Celery vs. ProcessPoolExecutor / ThreadPoolExecutor


I am creating a django webserver that allows the user to run some "executables" on a local machine and to analyse their output through a webpage.

I have previously used a Celery tasks queue in order to run "executables" in similar situations. However, after reading up on Python concurrent.futures, I am beginning to wonder if I should use ThreadPoolExecutor, or ProcessPoolExecutor (or ThreadPoolExecutor inside a ProcessPoolExecutor :D) instead?

Googling I could only find one relevant question comparing Celery to Tornado, and it steered to using Tornado alone.

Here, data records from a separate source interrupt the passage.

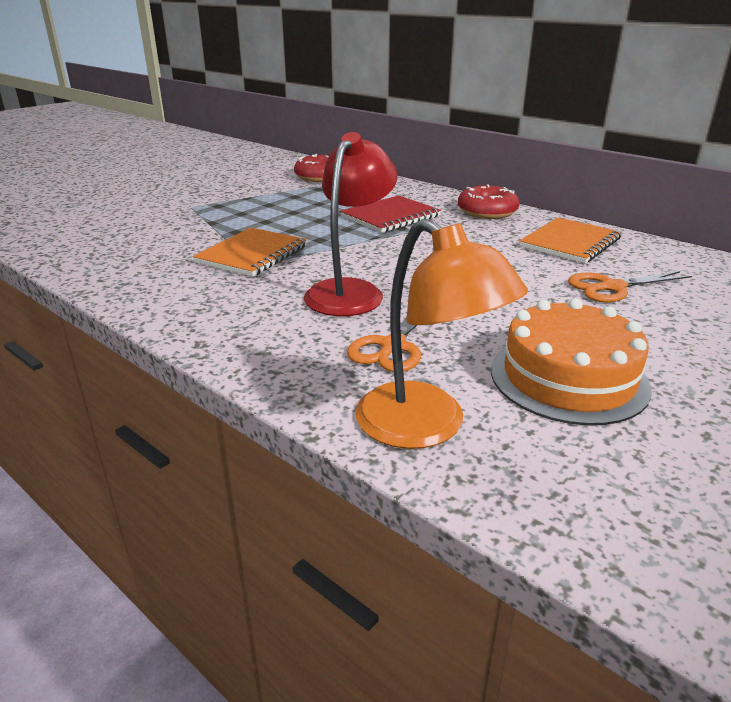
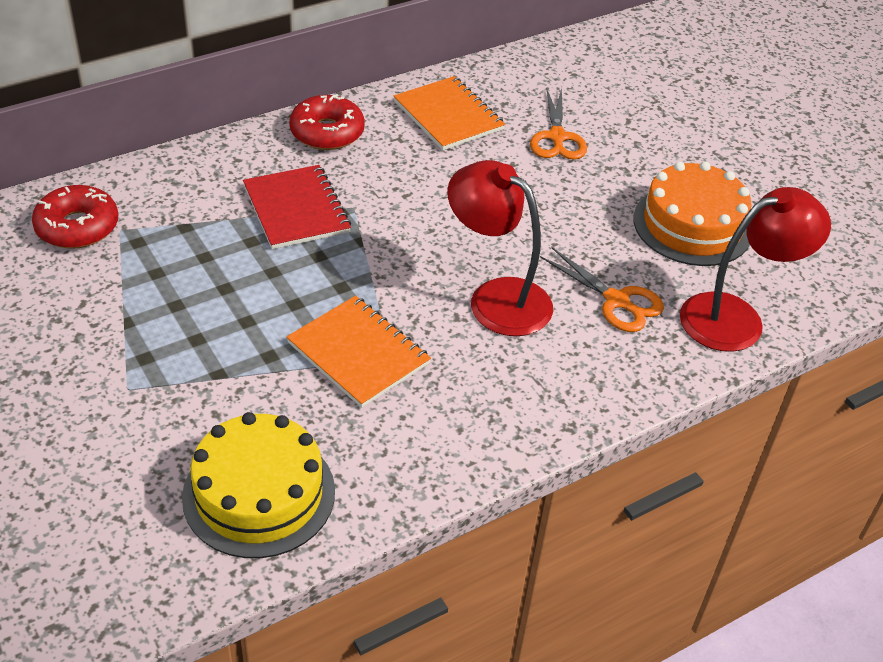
camera: 75 degrees left, 15 degrees up
orange lamp [355,218,528,449] -> red lamp [680,187,831,352]
none -> yellow cake [182,412,335,558]

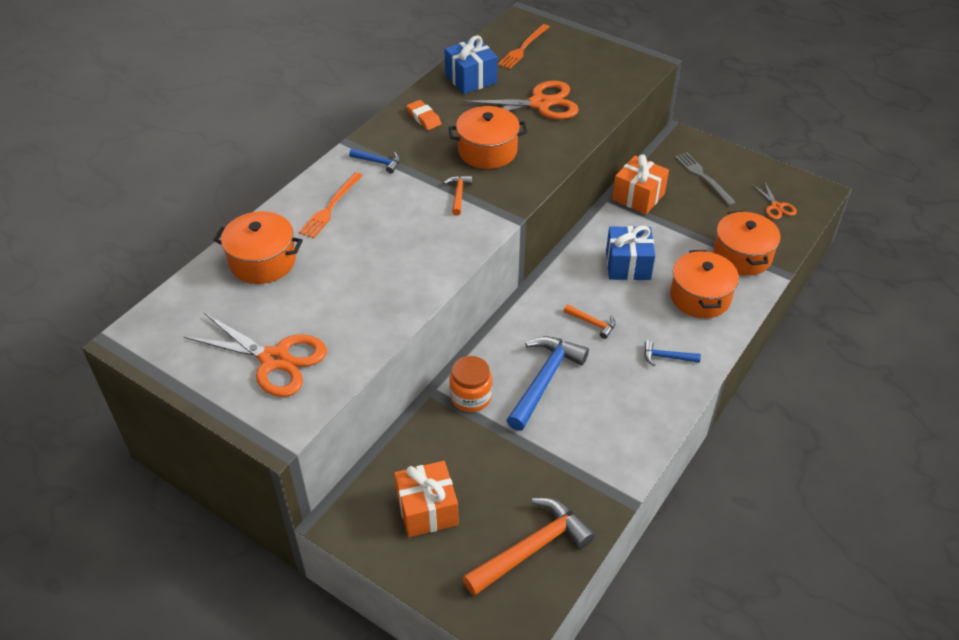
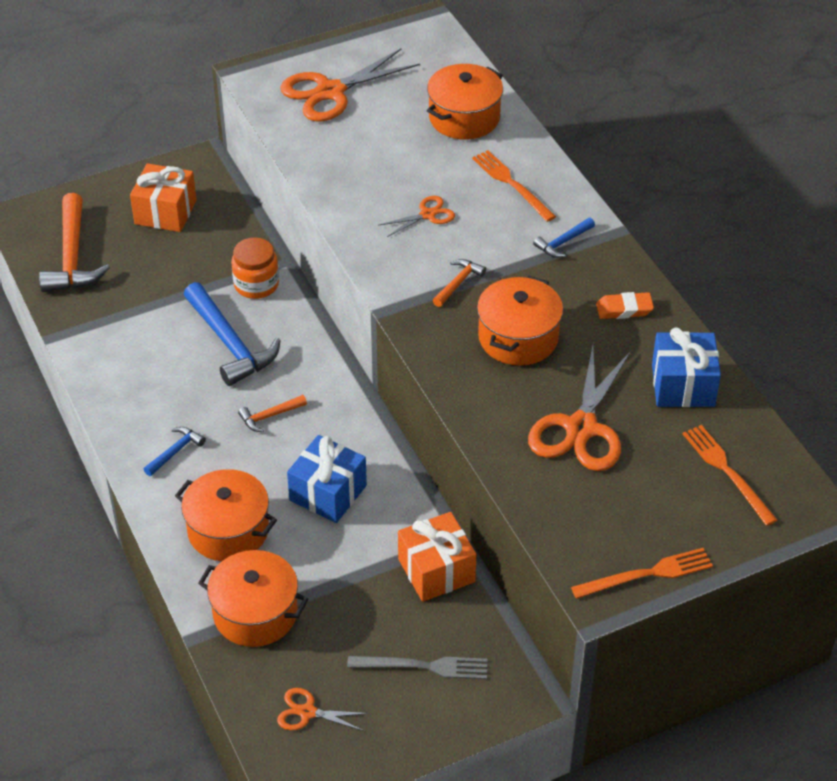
camera: 120 degrees right, 0 degrees up
orange hammer [444,176,472,215] -> orange hammer turned 90 degrees counterclockwise [433,259,486,307]
none -> orange scissors [379,196,455,237]
none -> orange fork [571,548,713,599]

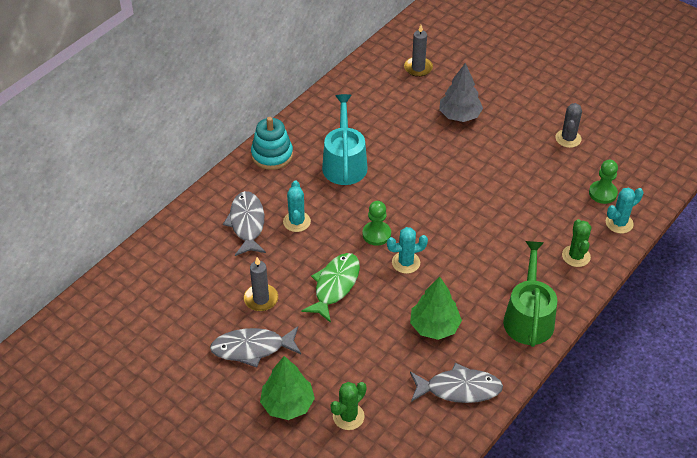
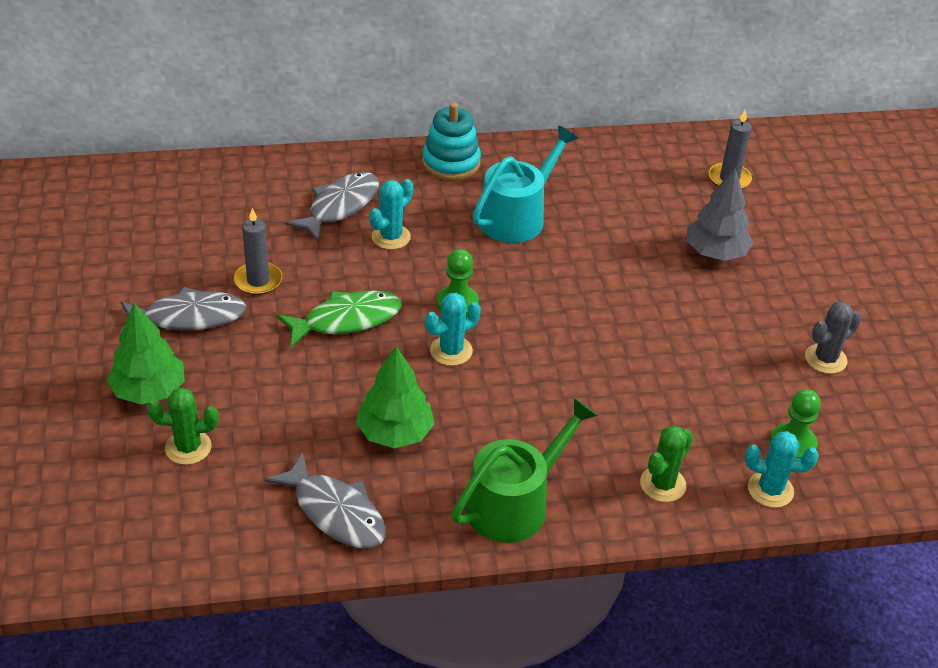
camera: 40 degrees right, 5 degrees down
grey fish [210,326,301,368] -> grey fish turned 135 degrees clockwise [120,287,247,335]
turquoise cactus [387,227,428,274] -> turquoise cactus turned 60 degrees counterclockwise [425,293,481,366]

So should I use Celery or a PoolExecutor for my simple webserver, and why?


Solution

  • You need to use celery if:

    1. You want to scale easily and independently from your webserver
    2. You want a way to monitor your task and retry them if they fail
    3. You want to create more advanced task execution patterns (ex. chain them)

    In addition to this is a very mature library with side projects that helps you also on UI presentation side, have a look at Jobtastic.

    If you don't need any of the listed point and you just need to execute this task without caring to much about status and without particular needs of scalability than just keep it simple.

    About using ThreadPoolExecutor or ProcessPoolExecutor just keep in mind that the second will be able to receive and return only pickable objects and that the first will spawn child thread attached to your main process (probably your webserver if you are not using it inside another detached process) so the approach of mix them can make sense depending on the details of your implementation.